Dressed in striped pajamas and sitting at his wobbly glass-topped dining table -- his pale skin, white hair, and white chin stubble all melting into a ghostly chowder -- Norm tells the story like this: "We're in Vegas at this one blackjack table, and it's me, these three drug dealers, and Greg [not his real name], this undercover IRS agent. He's wearing a Nagra, a wire, and we're down there talking about the deal. These guys are betting $5,000 a hand. All of a sudden, Greg gets up and says, 'I gotta go.' He leaves his jacket there with the recorder in it. I mean, what the fuck...I'm scared shitless. So I turn to these guys and say, 'That fucking Greg. Drinking again. I'll see you guys in a little while.' I take his jacket and I finally find Greg. He's back up in the room getting a head job from a hooker, snorting some of the cocaine that we're supposed to have tested."
IRS documents show Berger was paid $5,000 plus expenses for his work on the Strickland case, but he says there was more to it. There was side action. "I was allowed to keep my commissions," he says -- meaning the 10 percent fee he charged his targets while posing as a money-laundering hood. As irregular and unlawful as that would have been -- he would have become a true part of the criminal conspiracy he was investigating -- the amount of these "fees" was substantial. By his own sworn account, in his next operation he kept $28,000 from a single money-laundering transaction and gambled it away in an Atlantic City casino.
Given the way things ended up, Berger might have had commissions in mind when he hooked up with the "peso case," the government's undercover probe of a scam in the late '80s and early '90s that launched at least three generations of criminal cases and resulted in several convictions.
Masterminded by Tulsa con man Robert Leslie Johnson, the scam's Dallas link was William Wayne Gray, then a 43-year-old white-collar type from Grapevine. From his investment office in Las Colinas, Gray promised investors amazing returns -- 12 percent weekly -- in a scheme involving the trading of pesos bought at a discount. In reality, agents later testified, it was a straight Ponzi scheme in which money from new investors was used to pay off previous investors. There were no peso trades.
It is unclear just who contacted whom -- whether Berger went to the government first, or whether the government came to him. Webster, the prosecutor, says the IRS initiated Berger's involvement -- that he was acting from the very start.
Berger says he went to the feds after he invested some of his own money and immediately pulled it out for a quick profit. Then one of his associates in the clothing trade invested but didn't get a return, and Berger, playing the mobster, stepped in to retrieve the money. His initial target was Barry Lekavich, a broker who happened to have an office across the hall from Gray's, and who, perhaps seeing all the action at Gray's, jumped into business with him.
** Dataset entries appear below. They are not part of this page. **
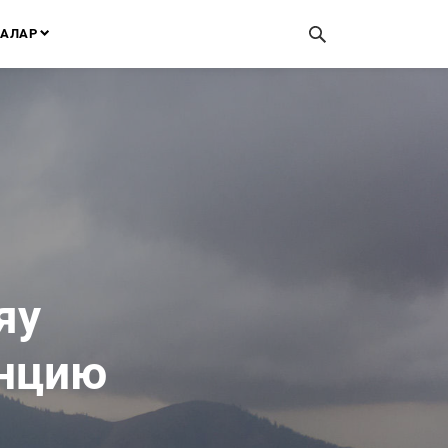
АЛАР
яу
енцию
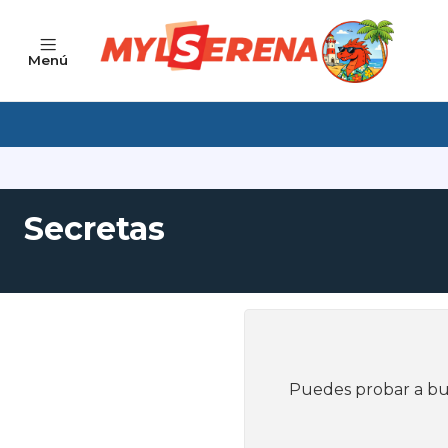
Menú
Secretas
Puedes probar a bus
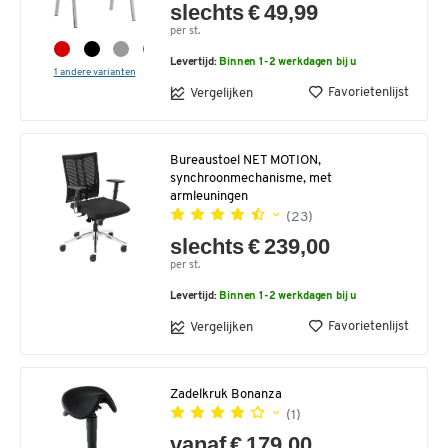
slechts € 49,99
per st.
Levertijd:
Binnen 1-2 werkdagen bij u
1 andere varianten
Favorietenlijst
Vergelijken
Bureaustoel NET MOTION,
synchroonmechanisme, met
armleuningen
(23)
slechts € 239,00
per st.
Levertijd:
Binnen 1-2 werkdagen bij u
Favorietenlijst
Vergelijken
Zadelkruk Bonanza
(1)
vanaf € 179,00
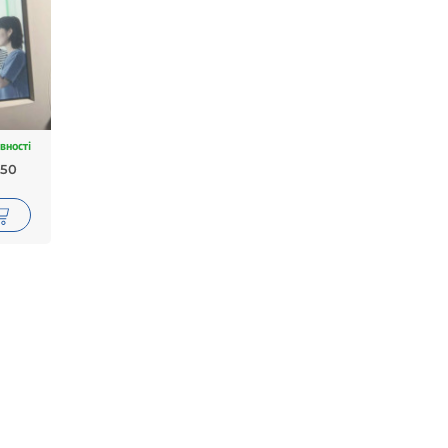
вності
-50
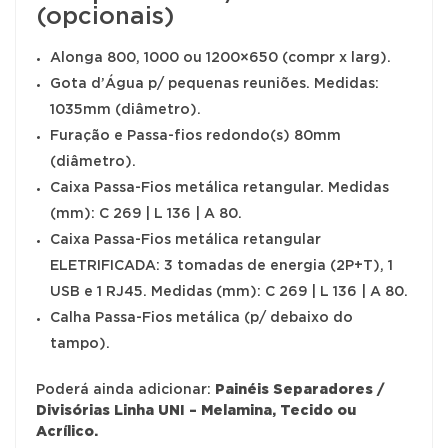
(opcionais)
Alonga 800, 1000 ou 1200×650 (compr x larg).
Gota d’Água p/ pequenas reuniões. Medidas:
1035mm (diâmetro).
Furação e Passa-fios redondo(s) 80mm
(diâmetro).
Caixa Passa-Fios metálica retangular. Medidas
(mm): C 269 | L 136 | A 80.
Caixa Passa-Fios metálica retangular
ELETRIFICADA: 3 tomadas de energia (2P+T), 1
USB e 1 RJ45. Medidas (mm): C 269 | L 136 | A 80.
Calha Passa-Fios metálica (p/ debaixo do
tampo).
Poderá ainda adicionar:
Painéis Separadores /
Divisórias Linha UNI – Melamina, Tecido ou
Acrílico
.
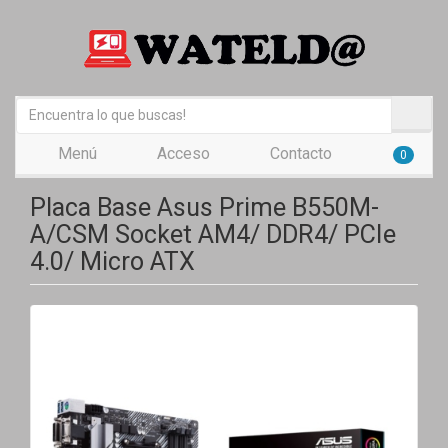
Menú
Acceso
Contacto
0
Placa Base Asus Prime B550M-
A/CSM Socket AM4/ DDR4/ PCIe
4.0/ Micro ATX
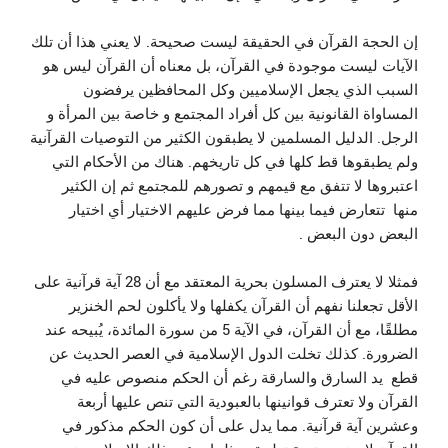
إن الحجة القرآن في الحقيقة ليست صحيحة. لا يعني هذا أن تلك
الآيات ليست موجودة في القرآن، بل معناه أن القرآن ليس هو
السبب الذي يجعل الإسلاميين وكل المحافظين يرفضون
المساواة القانونية بين كل أفراد المجتمع و خاصة بين المرأة و
الرجل. الدليل المسلمين لا يطبقون الكثير من التوصيات القرآنية
ولم يطبقوها قط كلها في كل تاريخهم. هناك من الأحكام التي
اعتبروها لا تتفق مع قيمهم و تصورهم للمجتمع ثم إن الكثير
منها تتعارض فيما بينها مما فرض عليهم الاختيار أي اختيار
البعض دون البعض .
فمثلا لا يعترف المسلون بحرية المعتقد مع أن 28 آية قرآنية على
الأقل تجعلنا نفهم أن القرآن يكفلها ولا يأكلون لحم الخنزير
مطلقًا، مع أن القرآن، في الآية 5 من سورة المائدة، يُبيحه عند
الضرورة. كذلك تخلت الدول الإسلامية في العصر الحديث عن
قطع يد السارق والسارقة رغم أن الحكم منصوص عليه في
القرآن ولا تعترف قوانينها بالعبودية التي تنص عليها أربعة
وعشرين آية قرآنية. مما يدل على أن كون الحكم مذكور في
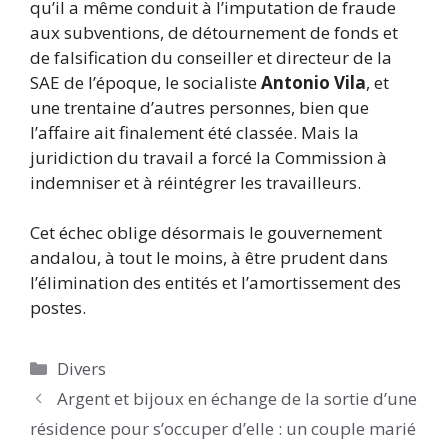
qu’il a même conduit à l’imputation de fraude
aux subventions, de détournement de fonds et
de falsification du conseiller et directeur de la
SAE de l’époque, le socialiste
Antonio Vila
, et
une trentaine d’autres personnes, bien que
l’affaire ait finalement été classée. Mais la
juridiction du travail a forcé la Commission à
indemniser et à réintégrer les travailleurs.
Cet échec oblige désormais le gouvernement
andalou, à tout le moins, à être prudent dans
l’élimination des entités et l’amortissement des
postes.
Catégories
Divers
Argent et bijoux en échange de la sortie d’une
résidence pour s’occuper d’elle : un couple marié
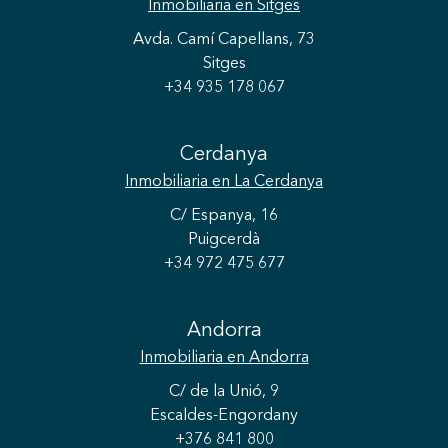
Inmobiliaria
en Sitges
Avda. Camí Capellans, 73
Sitges
+34 935 178 067
Cerdanya
Inmobiliaria
en La Cerdanya
C/ Espanya, 16
Puigcerdà
+34 972 475 677
Guardar configuración
Aceptar todas
Andorra
Inmobiliaria
en Andorra
C/ de la Unió, 9
Escaldes-Engordany
+376 841 800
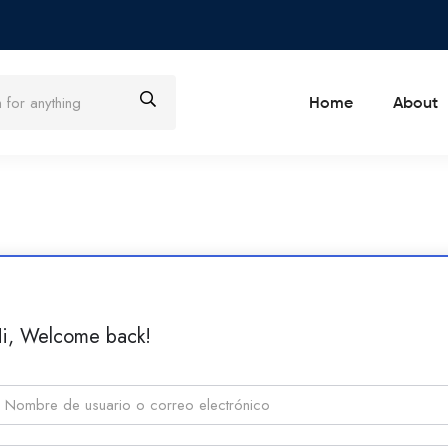
Home
About
i, Welcome back!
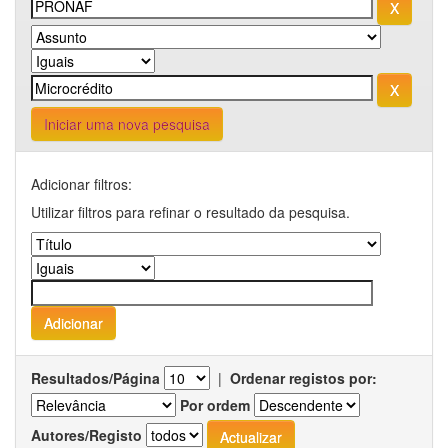
Iniciar uma nova pesquisa
Adicionar filtros:
Utilizar filtros para refinar o resultado da pesquisa.
Resultados/Página
|
Ordenar registos por:
Por ordem
Autores/Registo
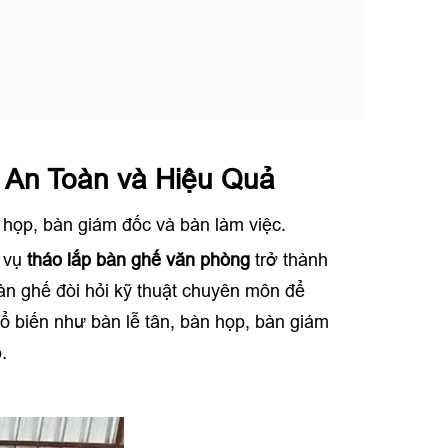
 An Toàn và Hiệu Quả
 họp, bàn giám đốc và bàn làm việc.
h vụ
tháo lắp bàn ghế văn phòng
trở thành
 bàn ghế đòi hỏi kỹ thuật chuyên môn để
phổ biến như bàn lễ tân, bàn họp, bàn giám
.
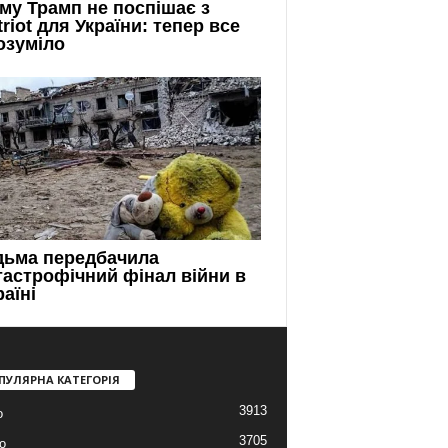
ПУЛЯРНА КАТЕГОРІЯ
3913
о
3705
о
"I call this guy Lekavich and say I happen to be friends with these investors. I say, 'Look, don't bullshit me. There's no way this isn't a scam,'" Norm recalls. "'I want their money back tomorrow, and if you don't give it back, well, it's out of my hands.'"
Through Lekavich, Berger met Gray, who at the time had a pressing problem. Local authorities, pursuing a charge that Gray had violated state securities laws, had raided Gray's office, seized his bank accounts, and confiscated his cash assets, including $827,000 in small bills stuffed in a duffel bag in a closet at Gray's house.
Gray, however, had more than a million in uncashed cashier's checks and money orders, and he needed a way to cash them. Enter Berger, who came highly recommended by Lekavich after Berger took him on a trip to Atlantic City, cashed his checks, gambled with him, and, some government reports allege, set him up with a hooker. As Gray testified, Lekavich told him, "This guy is the greatest guy. You're not going to believe what he can do for you in Atlantic City...He can do all this stuff with your money."
Berger agreed with agents from the IRS criminal-investigation division and U.S. Customs to work the case -- with the aim of recovering what was thought to be tens of millions of missing investors' funds and making a federal case against Gray and his associates. "I can't tell you how many doctors, attorneys, judges, rich people fell for this deal," says Berger of the peso scam.
Berger arranged to meet Gray at the Denton airport for a meeting held in a private jet Berger had borrowed from a friend -- an impressive setting for a guy who boasted he could launder nearly any amount of money by sending it abroad and bringing it back through various companies, accounts, and loan arrangements.